Thirteen oral cephems (cefprozil, loracarbef, cefaclor, cefuroxime axetil, cefpodoxime proxetil, cefetamet pivoxil, cefixime, cefdinir, cefadroxil, cephradine, cephalexin, cefatrizine, and cefroxadine), the cephalosporin class representative cephalothin, cefazolin, and the macrolides erythromycin, clarithromycin, and azithromycin were compared for their Amoxicillin 400 Mg Price antibacterial activities against 790 recent clinical isolates. These oral agents differed in their spectra and antibacterial potencies against community-acquired pathogens.

cefadroxil while breastfeeding 2017-05-12

Four patients with anaphylaxis to cefaclor and 35 nonatopic controls never exposed to cefaclor were studied. Skin tests and oral challenges with this drug were performed. The specific IgE response to the antigenic determinant of cefaclor-human serum albumin (HSA) conjugate was compared in each patient. The serum specific Onida Tv Review IgE to cefaclor-HSA conjugate was detected using enzyme-linked immunosorbent assay (ELISA). Also, ELISA inhibition studies using various concentrations of cefaclor-HSA, HSA alone, and free cefaclor were performed, as were hapten inhibition studies using cefaclor, cephalexin, cefadroxil, ampicillin, ceftriaxone, and cefotaxime.

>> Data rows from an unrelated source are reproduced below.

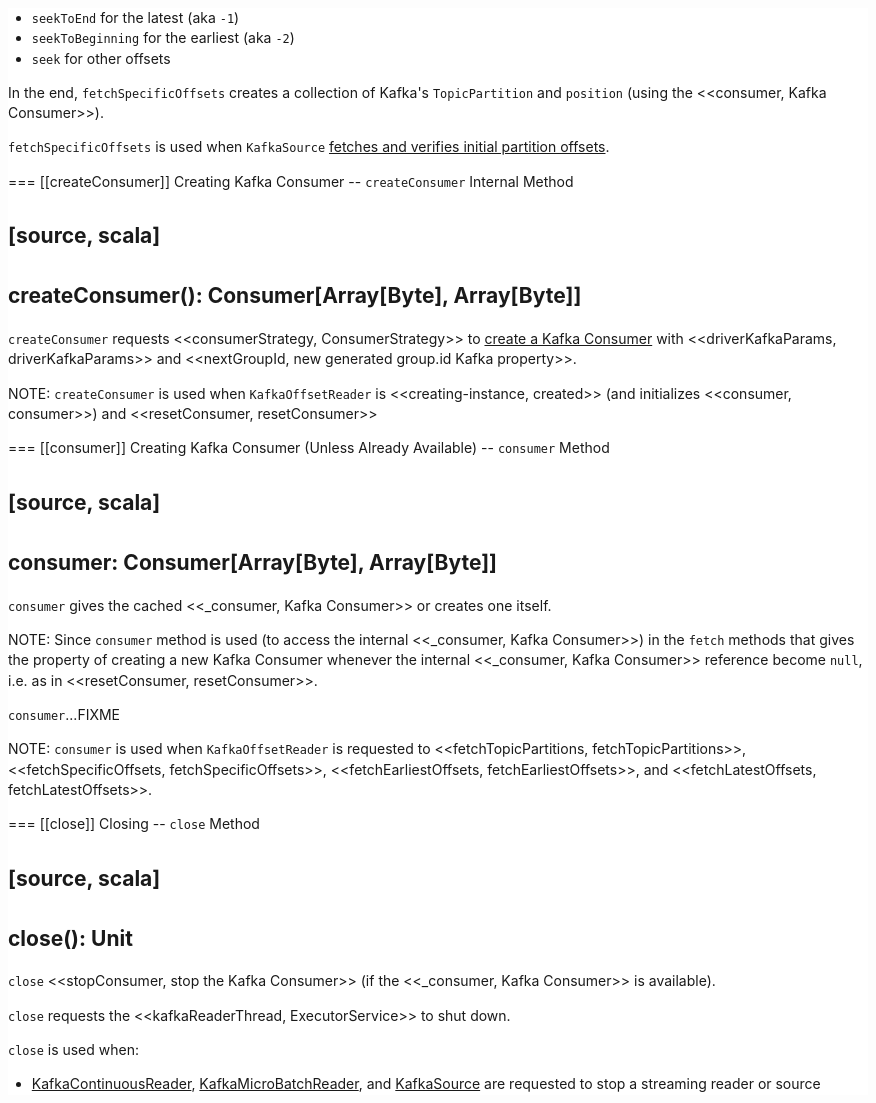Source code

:* `seekToEnd` for the latest (aka `-1`)
* `seekToBeginning` for the earliest (aka `-2`)
* `seek` for other offsets

In the end, `fetchSpecificOffsets` creates a collection of Kafka's `TopicPartition` and `position` (using the <<consumer, Kafka Consumer>>).

`fetchSpecificOffsets` is used when `KafkaSource` [fetches and verifies initial partition offsets](KafkaSource.md#fetchAndVerify).

=== [[createConsumer]] Creating Kafka Consumer -- `createConsumer` Internal Method

[source, scala]
----
createConsumer(): Consumer[Array[Byte], Array[Byte]]
----

`createConsumer` requests <<consumerStrategy, ConsumerStrategy>> to [create a Kafka Consumer](ConsumerStrategy.md#createConsumer) with <<driverKafkaParams, driverKafkaParams>> and <<nextGroupId, new generated group.id Kafka property>>.

NOTE: `createConsumer` is used when `KafkaOffsetReader` is <<creating-instance, created>> (and initializes <<consumer, consumer>>) and <<resetConsumer, resetConsumer>>

=== [[consumer]] Creating Kafka Consumer (Unless Already Available) -- `consumer` Method

[source, scala]
----
consumer: Consumer[Array[Byte], Array[Byte]]
----

`consumer` gives the cached <<_consumer, Kafka Consumer>> or creates one itself.

NOTE: Since `consumer` method is used (to access the internal <<_consumer, Kafka Consumer>>) in the `fetch` methods that gives the property of creating a new Kafka Consumer whenever the internal <<_consumer, Kafka Consumer>> reference become `null`, i.e. as in <<resetConsumer, resetConsumer>>.

`consumer`...FIXME

NOTE: `consumer` is used when `KafkaOffsetReader` is requested to <<fetchTopicPartitions, fetchTopicPartitions>>, <<fetchSpecificOffsets, fetchSpecificOffsets>>, <<fetchEarliestOffsets, fetchEarliestOffsets>>, and <<fetchLatestOffsets, fetchLatestOffsets>>.

=== [[close]] Closing -- `close` Method

[source, scala]
----
close(): Unit
----

`close` <<stopConsumer, stop the Kafka Consumer>> (if the <<_consumer, Kafka Consumer>> is available).

`close` requests the <<kafkaReaderThread, ExecutorService>> to shut down.

`close` is used when:

* [KafkaContinuousReader](KafkaContinuousReader.md#stop), [KafkaMicroBatchReader](KafkaMicroBatchReader.md#stop), and [KafkaSource](KafkaSource.md#stop) are requested to stop a streaming reader or source

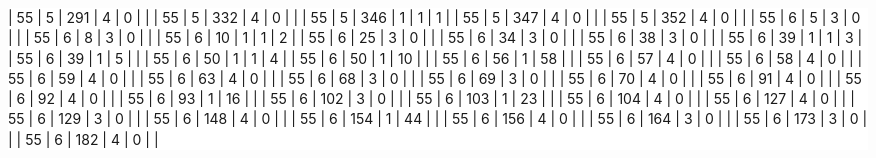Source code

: | 55         | 5                | 291     | 4                      | 0     |       |
| 55         | 5                | 332     | 4                      | 0     |       |
| 55         | 5                | 346     | 1                      | 1     | 1     |
| 55         | 5                | 347     | 4                      | 0     |       |
| 55         | 5                | 352     | 4                      | 0     |       |
| 55         | 6                | 5       | 3                      | 0     |       |
| 55         | 6                | 8       | 3                      | 0     |       |
| 55         | 6                | 10      | 1                      | 1     | 2     |
| 55         | 6                | 25      | 3                      | 0     |       |
| 55         | 6                | 34      | 3                      | 0     |       |
| 55         | 6                | 38      | 3                      | 0     |       |
| 55         | 6                | 39      | 1                      | 1     | 3     |
| 55         | 6                | 39      | 1                      | 5     |       |
| 55         | 6                | 50      | 1                      | 1     | 4     |
| 55         | 6                | 50      | 1                      | 10    |       |
| 55         | 6                | 56      | 1                      | 58    |       |
| 55         | 6                | 57      | 4                      | 0     |       |
| 55         | 6                | 58      | 4                      | 0     |       |
| 55         | 6                | 59      | 4                      | 0     |       |
| 55         | 6                | 63      | 4                      | 0     |       |
| 55         | 6                | 68      | 3                      | 0     |       |
| 55         | 6                | 69      | 3                      | 0     |       |
| 55         | 6                | 70      | 4                      | 0     |       |
| 55         | 6                | 91      | 4                      | 0     |       |
| 55         | 6                | 92      | 4                      | 0     |       |
| 55         | 6                | 93      | 1                      | 16    |       |
| 55         | 6                | 102     | 3                      | 0     |       |
| 55         | 6                | 103     | 1                      | 23    |       |
| 55         | 6                | 104     | 4                      | 0     |       |
| 55         | 6                | 127     | 4                      | 0     |       |
| 55         | 6                | 129     | 3                      | 0     |       |
| 55         | 6                | 148     | 4                      | 0     |       |
| 55         | 6                | 154     | 1                      | 44    |       |
| 55         | 6                | 156     | 4                      | 0     |       |
| 55         | 6                | 164     | 3                      | 0     |       |
| 55         | 6                | 173     | 3                      | 0     |       |
| 55         | 6                | 182     | 4                      | 0     |       |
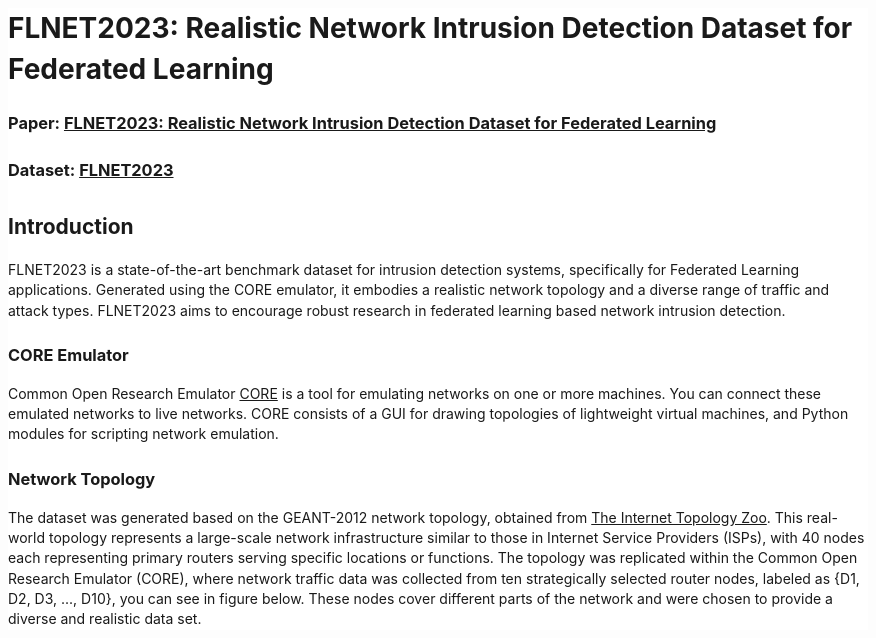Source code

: # FLNET2023: Realistic Network Intrusion Detection Dataset for Federated Learning

### Paper: [FLNET2023: Realistic Network Intrusion Detection Dataset for Federated Learning](https://scholar.google.com/citations?view_op=view_citation&hl=en&user=zAtgOn8AAAAJ&citation_for_view=zAtgOn8AAAAJ:zYLM7Y9cAGgC)

### Dataset: [FLNET2023](https://eltnmsu-my.sharepoint.com/:f:/g/personal/pratyay_nmsu_edu/ErDns0cRITtEsawkCgfqYTIB7BGJ_YDfp9r-p_80v3GxIQ?e=UimpBG)

## Introduction

FLNET2023 is a state-of-the-art benchmark dataset for intrusion detection systems, specifically for Federated Learning applications. Generated using the CORE emulator, it embodies a realistic network topology and a diverse range of traffic and attack types. FLNET2023 aims to encourage robust research in federated learning based network intrusion detection.

### CORE Emulator 

 Common Open Research Emulator [CORE](https://github.com/coreemu/core) is a tool for emulating networks on one or more machines. You can connect these emulated networks to live networks. CORE consists of a GUI for drawing topologies of lightweight virtual machines, and Python modules for scripting network emulation.

### Network Topology

The dataset was generated based on the GEANT-2012 network topology, obtained from [The Internet Topology Zoo](http://www.topology-zoo.org/). This real-world topology represents a large-scale network infrastructure similar to those in Internet Service Providers (ISPs), with 40 nodes each representing primary routers serving specific locations or functions. The topology was replicated within the Common Open Research Emulator (CORE), where network traffic data was collected from ten strategically selected router nodes, labeled as {D1, D2, D3, ..., D10}, you can see in figure below. These nodes cover different parts of the network and were chosen to provide a diverse and realistic data set.
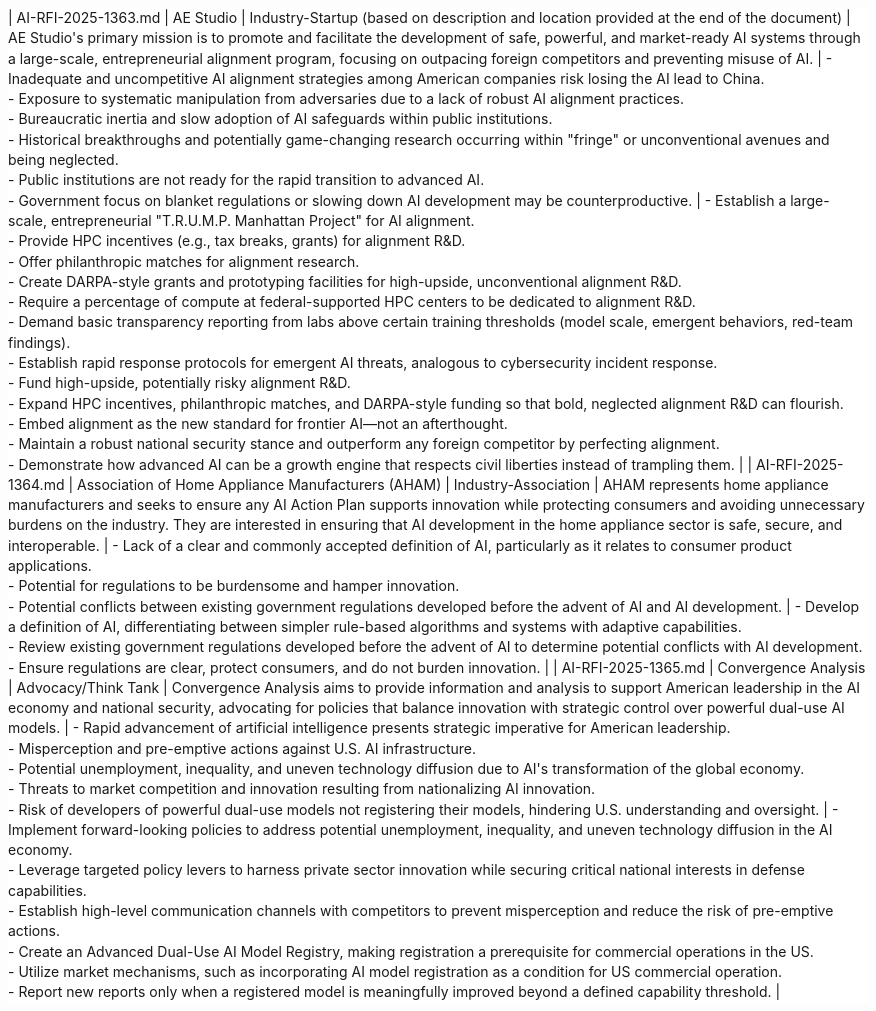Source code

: | AI-RFI-2025-1363.md | AE Studio | Industry-Startup (based on description and location provided at the end of the document) | AE Studio's primary mission is to promote and facilitate the development of safe, powerful, and market-ready AI systems through a large-scale, entrepreneurial alignment program, focusing on outpacing foreign competitors and preventing misuse of AI. | - Inadequate and uncompetitive AI alignment strategies among American companies risk losing the AI lead to China.<br>- Exposure to systematic manipulation from adversaries due to a lack of robust AI alignment practices.<br>- Bureaucratic inertia and slow adoption of AI safeguards within public institutions.<br>- Historical breakthroughs and potentially game-changing research occurring within "fringe" or unconventional avenues and being neglected.<br>- Public institutions are not ready for the rapid transition to advanced AI.<br>- Government focus on blanket regulations or slowing down AI development may be counterproductive. | - Establish a large-scale, entrepreneurial "T.R.U.M.P. Manhattan Project" for AI alignment.<br>- Provide HPC incentives (e.g., tax breaks, grants) for alignment R&D.<br>- Offer philanthropic matches for alignment research.<br>- Create DARPA-style grants and prototyping facilities for high-upside, unconventional alignment R&D.<br>- Require a percentage of compute at federal-supported HPC centers to be dedicated to alignment R&D.<br>- Demand basic transparency reporting from labs above certain training thresholds (model scale, emergent behaviors, red-team findings).<br>- Establish rapid response protocols for emergent AI threats, analogous to cybersecurity incident response.<br>- Fund high-upside, potentially risky alignment R&D.<br>- Expand HPC incentives, philanthropic matches, and DARPA-style funding so that bold, neglected alignment R&D can flourish.<br>- Embed alignment as the new standard for frontier AI—not an afterthought.<br>- Maintain a robust national security stance and outperform any foreign competitor by perfecting alignment.<br>- Demonstrate how advanced AI can be a growth engine that respects civil liberties instead of trampling them. |
| AI-RFI-2025-1364.md | Association of Home Appliance Manufacturers (AHAM) | Industry-Association | AHAM represents home appliance manufacturers and seeks to ensure any AI Action Plan supports innovation while protecting consumers and avoiding unnecessary burdens on the industry. They are interested in ensuring that AI development in the home appliance sector is safe, secure, and interoperable. | - Lack of a clear and commonly accepted definition of AI, particularly as it relates to consumer product applications.<br>- Potential for regulations to be burdensome and hamper innovation.<br>- Potential conflicts between existing government regulations developed before the advent of AI and AI development. | - Develop a definition of AI, differentiating between simpler rule-based algorithms and systems with adaptive capabilities.<br>- Review existing government regulations developed before the advent of AI to determine potential conflicts with AI development.<br>- Ensure regulations are clear, protect consumers, and do not burden innovation. |
| AI-RFI-2025-1365.md | Convergence Analysis | Advocacy/Think Tank | Convergence Analysis aims to provide information and analysis to support American leadership in the AI economy and national security, advocating for policies that balance innovation with strategic control over powerful dual-use AI models. | - Rapid advancement of artificial intelligence presents strategic imperative for American leadership.<br>- Misperception and pre-emptive actions against U.S. AI infrastructure.<br>- Potential unemployment, inequality, and uneven technology diffusion due to AI's transformation of the global economy.<br>- Threats to market competition and innovation resulting from nationalizing AI innovation.<br>- Risk of developers of powerful dual-use models not registering their models, hindering U.S. understanding and oversight. | - Implement forward-looking policies to address potential unemployment, inequality, and uneven technology diffusion in the AI economy.<br>- Leverage targeted policy levers to harness private sector innovation while securing critical national interests in defense capabilities.<br>- Establish high-level communication channels with competitors to prevent misperception and reduce the risk of pre-emptive actions.<br>- Create an Advanced Dual-Use AI Model Registry, making registration a prerequisite for commercial operations in the US.<br>- Utilize market mechanisms, such as incorporating AI model registration as a condition for US commercial operation.<br>- Report new reports only when a registered model is meaningfully improved beyond a defined capability threshold. |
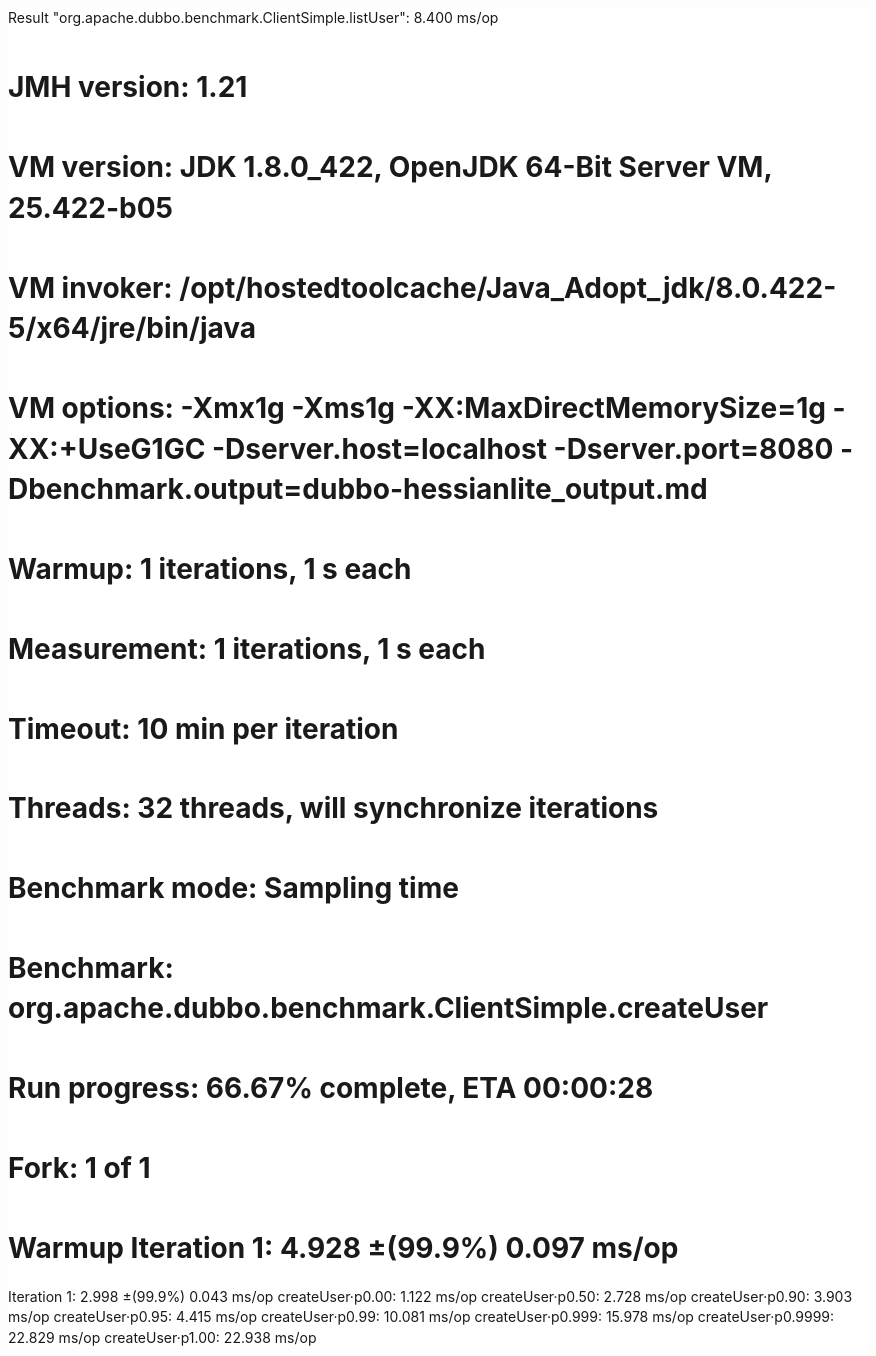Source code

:
Result "org.apache.dubbo.benchmark.ClientSimple.listUser":
  8.400 ms/op


# JMH version: 1.21
# VM version: JDK 1.8.0_422, OpenJDK 64-Bit Server VM, 25.422-b05
# VM invoker: /opt/hostedtoolcache/Java_Adopt_jdk/8.0.422-5/x64/jre/bin/java
# VM options: -Xmx1g -Xms1g -XX:MaxDirectMemorySize=1g -XX:+UseG1GC -Dserver.host=localhost -Dserver.port=8080 -Dbenchmark.output=dubbo-hessianlite_output.md
# Warmup: 1 iterations, 1 s each
# Measurement: 1 iterations, 1 s each
# Timeout: 10 min per iteration
# Threads: 32 threads, will synchronize iterations
# Benchmark mode: Sampling time
# Benchmark: org.apache.dubbo.benchmark.ClientSimple.createUser

# Run progress: 66.67% complete, ETA 00:00:28
# Fork: 1 of 1
# Warmup Iteration   1: 4.928 ±(99.9%) 0.097 ms/op
Iteration   1: 2.998 ±(99.9%) 0.043 ms/op
                 createUser·p0.00:   1.122 ms/op
                 createUser·p0.50:   2.728 ms/op
                 createUser·p0.90:   3.903 ms/op
                 createUser·p0.95:   4.415 ms/op
                 createUser·p0.99:   10.081 ms/op
                 createUser·p0.999:  15.978 ms/op
                 createUser·p0.9999: 22.829 ms/op
                 createUser·p1.00:   22.938 ms/op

cefadroxil 500 mg dose 2017-07-24

A multicenter study was conducted in which the in vitro activity of cefpodoxime (the active metabolite of the prodrug ester cefpodoxime proxetil) was compared with those of cefixime, cefuroxime, cefaclor, cefadroxil, and clarithromycin against 5556 recent clinical isolates. Cefpodoxime demonstrated potent activity against members of the Enterobacteriaceae, in particular against species generally resistant to the established oral cephalosporins such as Proteus vulgaris [minimum inhibitory Cephalexin Safe While Breastfeeding concentration (MIC)50, 0.12 microgram/ml], Providencia rettgeri (MIC50, 0.015 microgram/ml), and Serratia marcescens (MIC50, 2 micrograms/ml). Cefpodoxime was very effective against the fastidious organisms most frequently associated with respiratory infections, such as Streptococcus pneumoniae (MIC90, 0.12 microgram/ml), Haemophilus influenzae (MIC90, 0.12 microgram/ml), and Moraxella catarrhalis (MIC90, 1 microgram/ml). In contrast to other orally administrated third-generation cephalosporins (cefixime or ceftibuten), cefpodoxime demonstrated reasonable activity against oxacillin-susceptible staphylococci, with MIC50 ranging from 1 to 2 micrograms/ml. All cephalosporins tested demonstrated poor activity against Pseudomonas spp., Xanthomonas spp., Enterococcus spp., and oxacillin-resistant staphylococci. Cefpodoxime had the widest spectrum of activity of all tested oral cephalosporins.

cefadroxil brand names philippines 2016-03-11

The ECO*SENS Project is the first international survey to investigate the prevalence and susceptibility of pathogens causing community-acquired, uncomplicated urinary tract infections (UTIs) in women. At 240 centres in 17 countries, female patients presenting with symptoms of uncomplicated UTIs were asked to provide a urine sample for testing for the presence of leucocytes and bacteria. The bacteria were identified and their susceptibility to 12 antibiotics commonly used in the treatment of UTIs was determined. The objective of the survey was to collect 5000 urine samples to obtain approximately 3500 isolates of defined uropathogens. This interim report includes the results from 1960 urine samples, 75% of which contained a uropathogen. Escherichia coli accounted Vandazole Gel And Breastfeeding for the majority (80%) of uropathogens isolated in all 17 countries. The rates of resistance among E. coli strains were: ampicillin and sulphamethoxazole, 30%; trimethoprim alone or with sulphamethoxazole, 15%; nalidixic acid, 6%; ciprofloxacin, 3%; amoxycillin-clavulanic acid, mecillinam, cefadroxil, nitrofurantoin and fosfomycin, 2%. The use of ampicillin, sulphonamides and trimethoprim alone or with sulphamethoxazole needs to be reconsidered. The seemingly rapid increase in quinolone resistance among community-acquired E. coli in some of the countries gives cause for concern.